Step 2 Since linear regression assumes the absence of heteroskedasticity, the second step tests and mitigates its significance in the database. There are several methods to test whether the hypothesis of homoskedasticity is satisfied: the Breusch Pagan test, the White test, the Goldfeld-Quandt test, the Harvey Godfrey test and so on. Of these, the Breusch Pagan test was used in our case study due to its widespread use and its good compromise between simplicity and power [38]. If heteroskedasticity is found to be significant, its effect can be mitigated by taking the log of the matrix \({\varvec{X}}\) in Eq. (3), i.e., \({\varvec{X}}=ln({\varvec{X}})\), before creating the regression model seen in Eq. (4) [39] [40].

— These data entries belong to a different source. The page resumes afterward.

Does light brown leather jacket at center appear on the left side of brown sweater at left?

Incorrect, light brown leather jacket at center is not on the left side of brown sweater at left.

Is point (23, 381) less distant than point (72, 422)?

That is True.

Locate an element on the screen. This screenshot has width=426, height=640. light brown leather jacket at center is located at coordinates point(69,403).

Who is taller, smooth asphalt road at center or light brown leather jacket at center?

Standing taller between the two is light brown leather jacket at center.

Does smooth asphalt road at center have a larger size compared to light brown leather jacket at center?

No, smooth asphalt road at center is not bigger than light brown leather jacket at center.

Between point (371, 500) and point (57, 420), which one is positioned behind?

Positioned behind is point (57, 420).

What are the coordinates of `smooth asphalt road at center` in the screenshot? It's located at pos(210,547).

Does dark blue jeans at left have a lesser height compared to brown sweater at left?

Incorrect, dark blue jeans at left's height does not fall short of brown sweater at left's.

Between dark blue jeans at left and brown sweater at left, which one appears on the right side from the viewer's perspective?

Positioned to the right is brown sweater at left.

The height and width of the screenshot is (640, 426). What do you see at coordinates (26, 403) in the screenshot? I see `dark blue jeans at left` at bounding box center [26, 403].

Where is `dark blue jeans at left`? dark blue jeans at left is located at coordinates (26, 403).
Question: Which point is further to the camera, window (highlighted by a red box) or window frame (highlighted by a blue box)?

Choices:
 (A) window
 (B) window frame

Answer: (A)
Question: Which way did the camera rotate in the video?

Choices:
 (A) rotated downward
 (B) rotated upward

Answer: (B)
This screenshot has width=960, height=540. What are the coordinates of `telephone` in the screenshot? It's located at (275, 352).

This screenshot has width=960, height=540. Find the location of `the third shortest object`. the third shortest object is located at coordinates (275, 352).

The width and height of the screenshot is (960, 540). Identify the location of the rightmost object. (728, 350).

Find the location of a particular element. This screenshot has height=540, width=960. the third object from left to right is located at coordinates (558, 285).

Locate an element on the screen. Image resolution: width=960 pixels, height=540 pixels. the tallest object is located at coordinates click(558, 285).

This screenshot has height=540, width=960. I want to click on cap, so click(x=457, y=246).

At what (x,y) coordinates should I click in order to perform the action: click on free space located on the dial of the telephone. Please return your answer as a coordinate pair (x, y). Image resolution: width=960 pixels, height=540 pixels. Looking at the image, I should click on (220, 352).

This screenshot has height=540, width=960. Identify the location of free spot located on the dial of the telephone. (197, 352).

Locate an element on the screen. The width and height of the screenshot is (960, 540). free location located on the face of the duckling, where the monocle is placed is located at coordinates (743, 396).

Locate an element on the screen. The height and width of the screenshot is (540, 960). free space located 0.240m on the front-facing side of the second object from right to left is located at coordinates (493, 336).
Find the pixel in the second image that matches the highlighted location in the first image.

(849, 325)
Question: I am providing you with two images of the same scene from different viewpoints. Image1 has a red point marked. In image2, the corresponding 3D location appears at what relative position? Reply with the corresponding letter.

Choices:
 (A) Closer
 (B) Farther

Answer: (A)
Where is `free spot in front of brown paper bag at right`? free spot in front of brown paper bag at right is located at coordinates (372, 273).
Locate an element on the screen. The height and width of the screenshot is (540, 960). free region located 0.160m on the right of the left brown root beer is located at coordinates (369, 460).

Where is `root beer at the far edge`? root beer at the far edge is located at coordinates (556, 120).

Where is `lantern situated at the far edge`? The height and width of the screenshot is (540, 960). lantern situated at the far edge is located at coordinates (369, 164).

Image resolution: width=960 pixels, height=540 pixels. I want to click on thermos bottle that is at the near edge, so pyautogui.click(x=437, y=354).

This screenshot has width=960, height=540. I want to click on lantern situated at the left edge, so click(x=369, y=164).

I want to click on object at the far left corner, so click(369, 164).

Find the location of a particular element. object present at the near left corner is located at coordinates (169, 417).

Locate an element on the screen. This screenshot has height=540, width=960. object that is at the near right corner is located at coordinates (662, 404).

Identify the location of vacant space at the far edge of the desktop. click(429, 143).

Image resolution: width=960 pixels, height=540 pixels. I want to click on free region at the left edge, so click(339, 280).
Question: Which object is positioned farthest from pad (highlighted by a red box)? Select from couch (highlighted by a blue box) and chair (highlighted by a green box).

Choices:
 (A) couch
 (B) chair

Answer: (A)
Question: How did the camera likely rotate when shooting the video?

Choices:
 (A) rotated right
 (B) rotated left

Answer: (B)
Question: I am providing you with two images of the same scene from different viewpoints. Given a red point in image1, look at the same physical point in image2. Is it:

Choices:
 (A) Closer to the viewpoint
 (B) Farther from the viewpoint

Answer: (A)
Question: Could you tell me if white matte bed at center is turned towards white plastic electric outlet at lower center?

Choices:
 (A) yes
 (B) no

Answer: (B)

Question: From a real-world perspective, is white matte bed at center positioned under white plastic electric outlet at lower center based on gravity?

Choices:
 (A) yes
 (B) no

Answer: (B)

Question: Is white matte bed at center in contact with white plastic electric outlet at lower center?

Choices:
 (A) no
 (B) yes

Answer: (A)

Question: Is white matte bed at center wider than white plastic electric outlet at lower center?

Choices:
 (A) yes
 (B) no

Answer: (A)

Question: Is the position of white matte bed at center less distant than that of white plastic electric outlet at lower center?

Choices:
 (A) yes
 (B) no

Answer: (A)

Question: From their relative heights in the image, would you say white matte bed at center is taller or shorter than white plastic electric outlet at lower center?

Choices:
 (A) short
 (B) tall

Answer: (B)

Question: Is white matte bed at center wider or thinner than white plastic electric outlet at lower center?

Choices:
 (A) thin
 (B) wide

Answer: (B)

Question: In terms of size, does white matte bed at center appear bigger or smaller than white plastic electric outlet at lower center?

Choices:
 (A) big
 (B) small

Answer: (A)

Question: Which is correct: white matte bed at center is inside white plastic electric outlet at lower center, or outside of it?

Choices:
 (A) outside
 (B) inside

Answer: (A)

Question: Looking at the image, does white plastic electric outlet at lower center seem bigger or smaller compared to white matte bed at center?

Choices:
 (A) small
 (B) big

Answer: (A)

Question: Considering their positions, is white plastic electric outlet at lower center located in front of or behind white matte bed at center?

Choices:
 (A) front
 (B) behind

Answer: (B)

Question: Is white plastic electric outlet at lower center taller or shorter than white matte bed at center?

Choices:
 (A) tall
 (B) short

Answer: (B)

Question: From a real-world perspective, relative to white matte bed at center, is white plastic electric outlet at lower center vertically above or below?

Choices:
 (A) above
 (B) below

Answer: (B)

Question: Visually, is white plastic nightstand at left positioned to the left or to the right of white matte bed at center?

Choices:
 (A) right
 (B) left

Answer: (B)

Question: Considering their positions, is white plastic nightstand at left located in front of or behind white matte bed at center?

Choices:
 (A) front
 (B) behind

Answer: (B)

Step 3 The cost drivers (X) with the strongest relationship with the cost are identified based on their Pearson correlations coefficients with respect to the cost (Y). The Pearson correlation coefficient is a statistical tool able to provide an indication of how much two variables are linearly dependent on each other; such dependence does not imply the existence of a cause—effect relationship between them, but simply implies that the variability of one of them is related to the variability of the other. The Pearson correlation coefficient (\(\rho (a,b)\)) between two variables, a and b, can assume value in range [− 1; 1], where \(\rho =\pm 1\) means a perfect positive (+ 1) or negative (− 1) linear correlation between a and b, while \(\rho =0\) means that no linear relationship exists between a and b [40].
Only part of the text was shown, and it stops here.